» Task item:
Reproduce each entry exactly, so that everything except the pictures is carried over.

+++ Task material +++

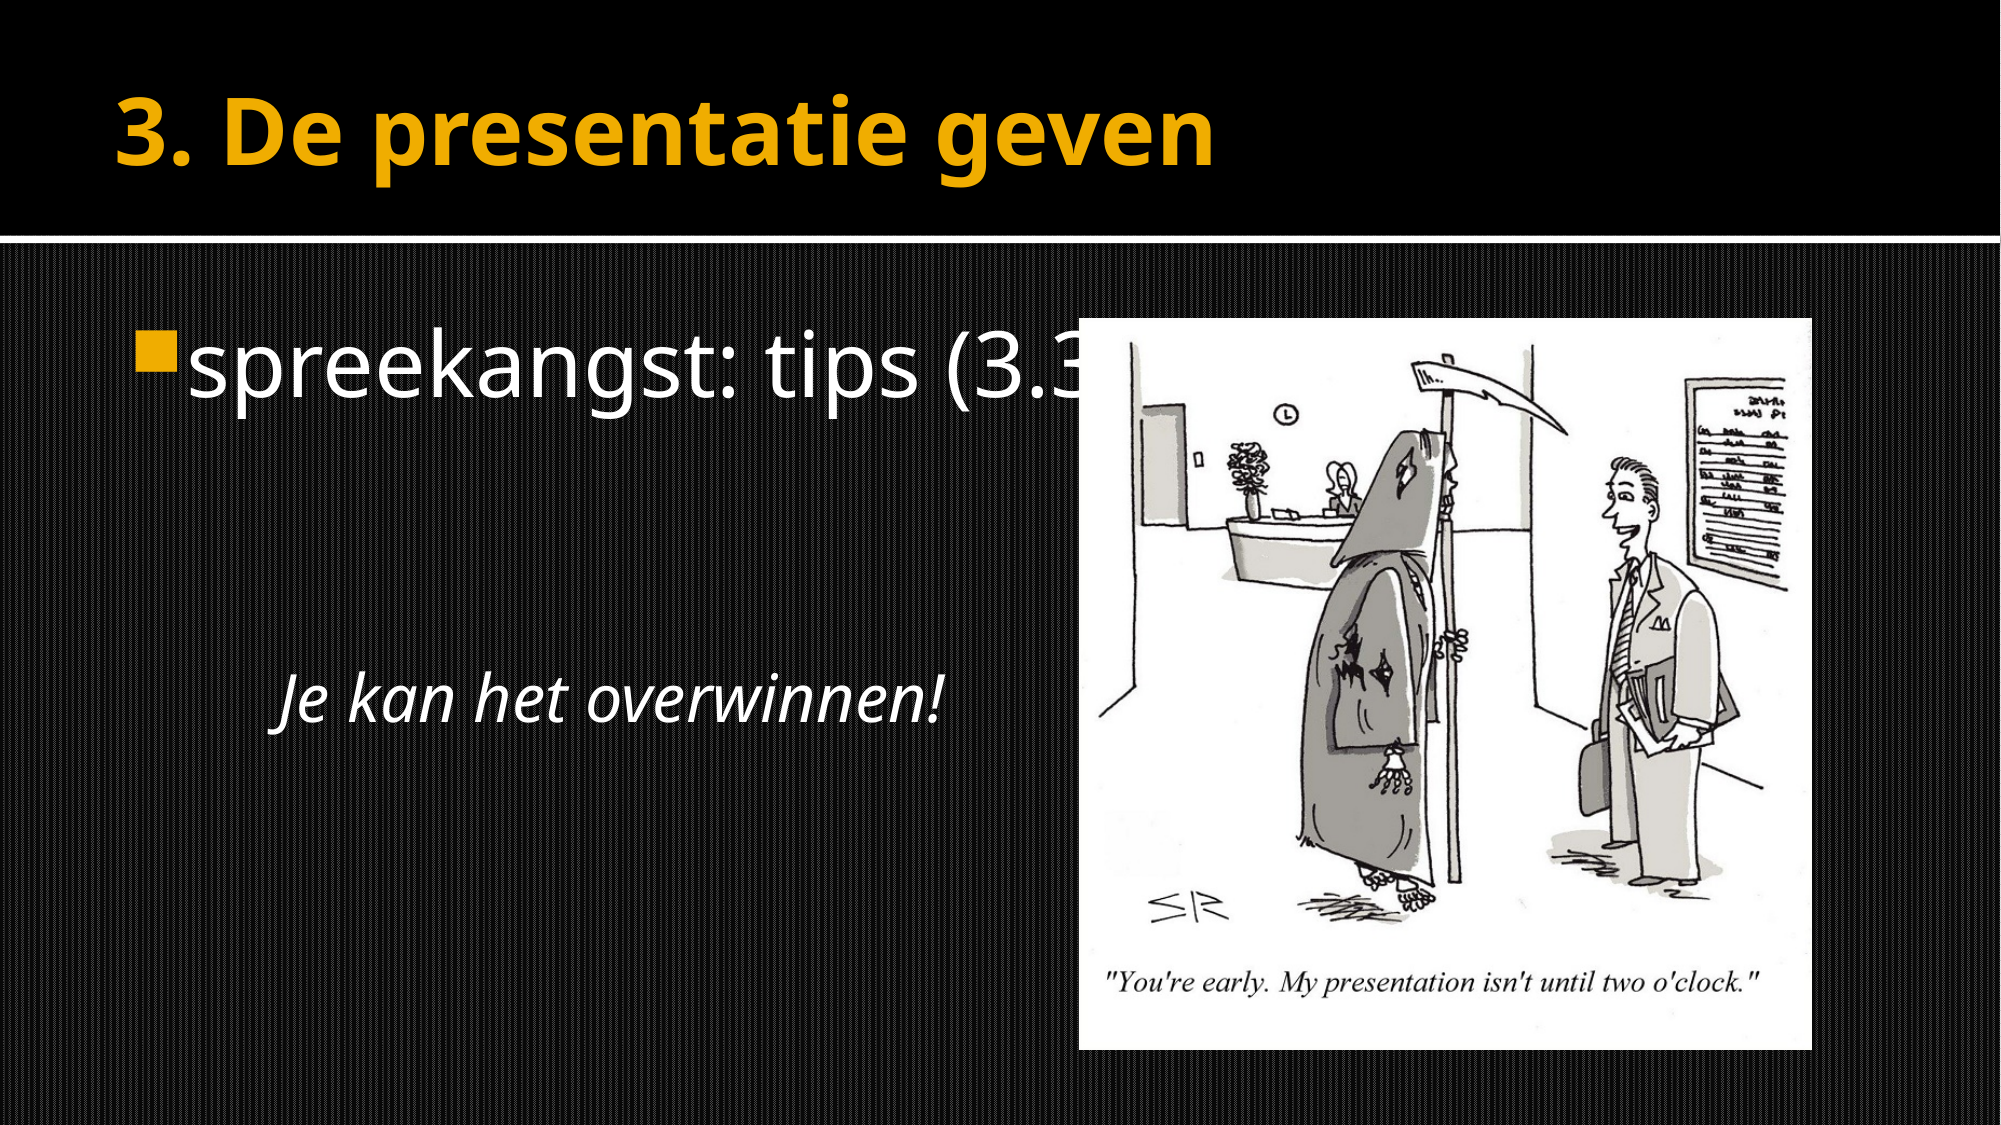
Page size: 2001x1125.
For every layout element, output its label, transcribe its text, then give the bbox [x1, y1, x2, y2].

title 3. De presentatie geven [99, 25, 1900, 231]
list spreekangst: tips (3.3.3) Je kan het overwinnen! [99, 291, 1900, 1050]
picture [1079, 318, 1812, 1051]
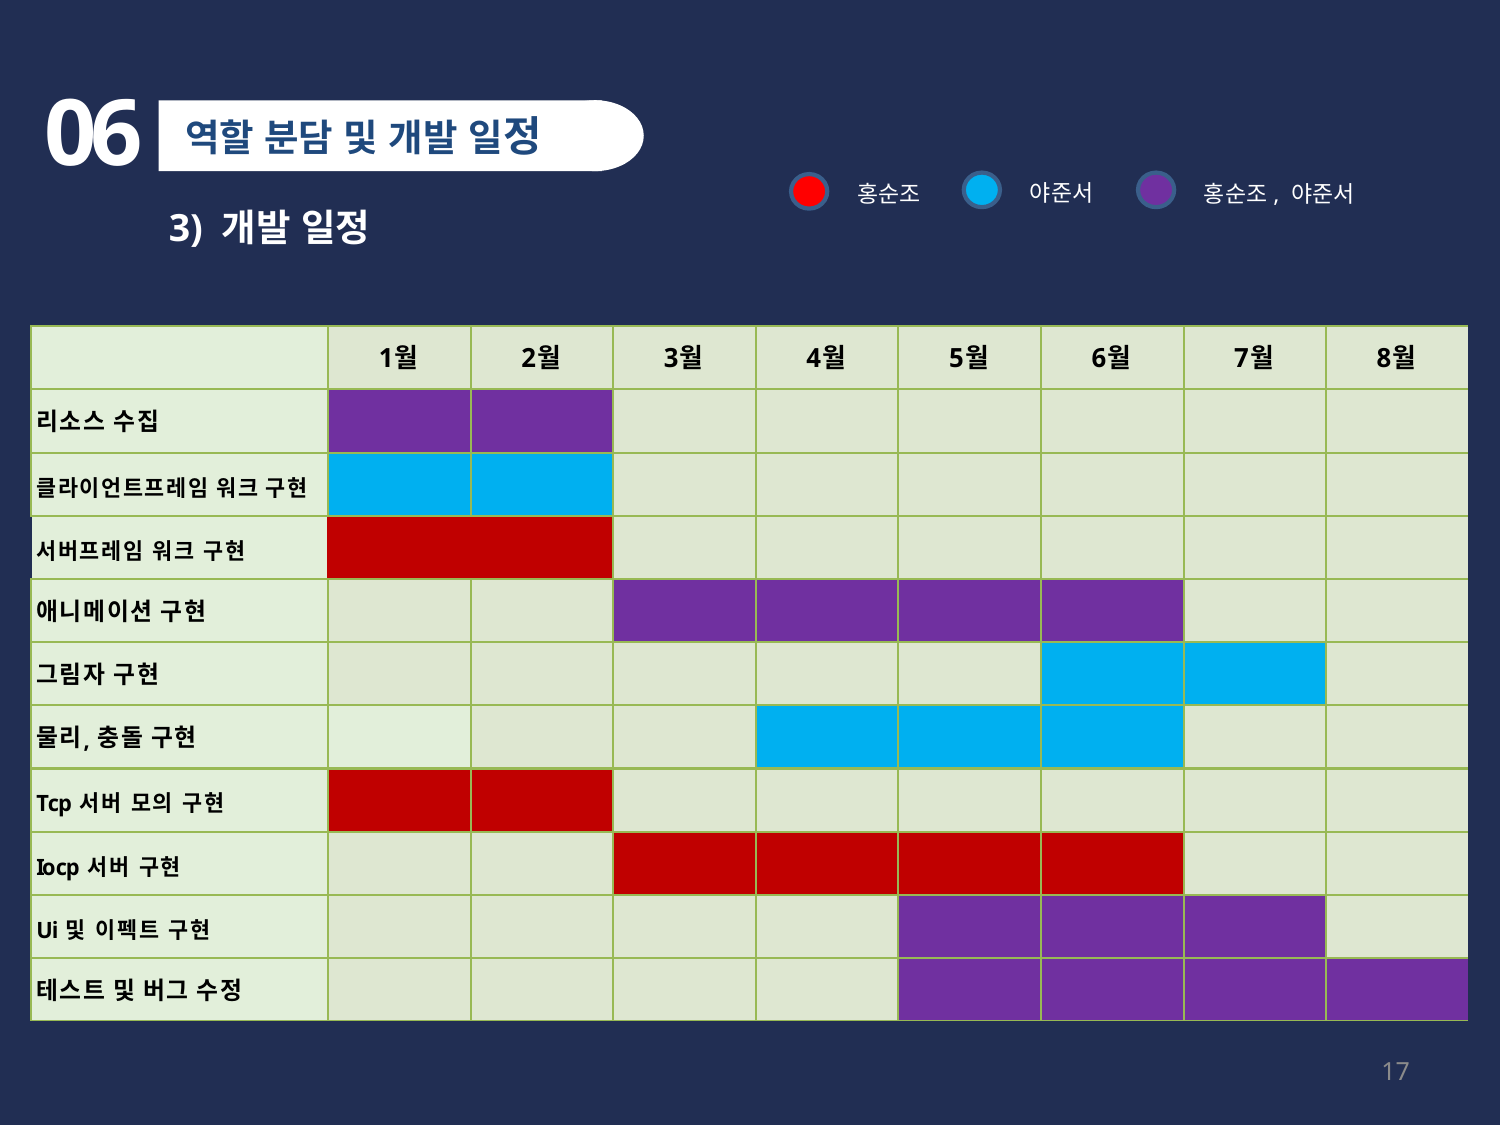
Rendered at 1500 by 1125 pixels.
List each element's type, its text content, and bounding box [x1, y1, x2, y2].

+++

» Answer for the task:
Page size: 2001x1125.
For every layout element, output its label, transcribe its text, then give the bbox [x1, y1, x2, y2].

title 3. De presentatie geven [99, 25, 1900, 231]
list spreekangst: tips (3.3.3) Je kan het overwinnen! [99, 291, 1900, 1050]
picture [1079, 318, 1812, 1051]
Rendered at 1500 by 1125 pixels.
List each element's type, its text content, and bounding box [x1, y1, x2, y2].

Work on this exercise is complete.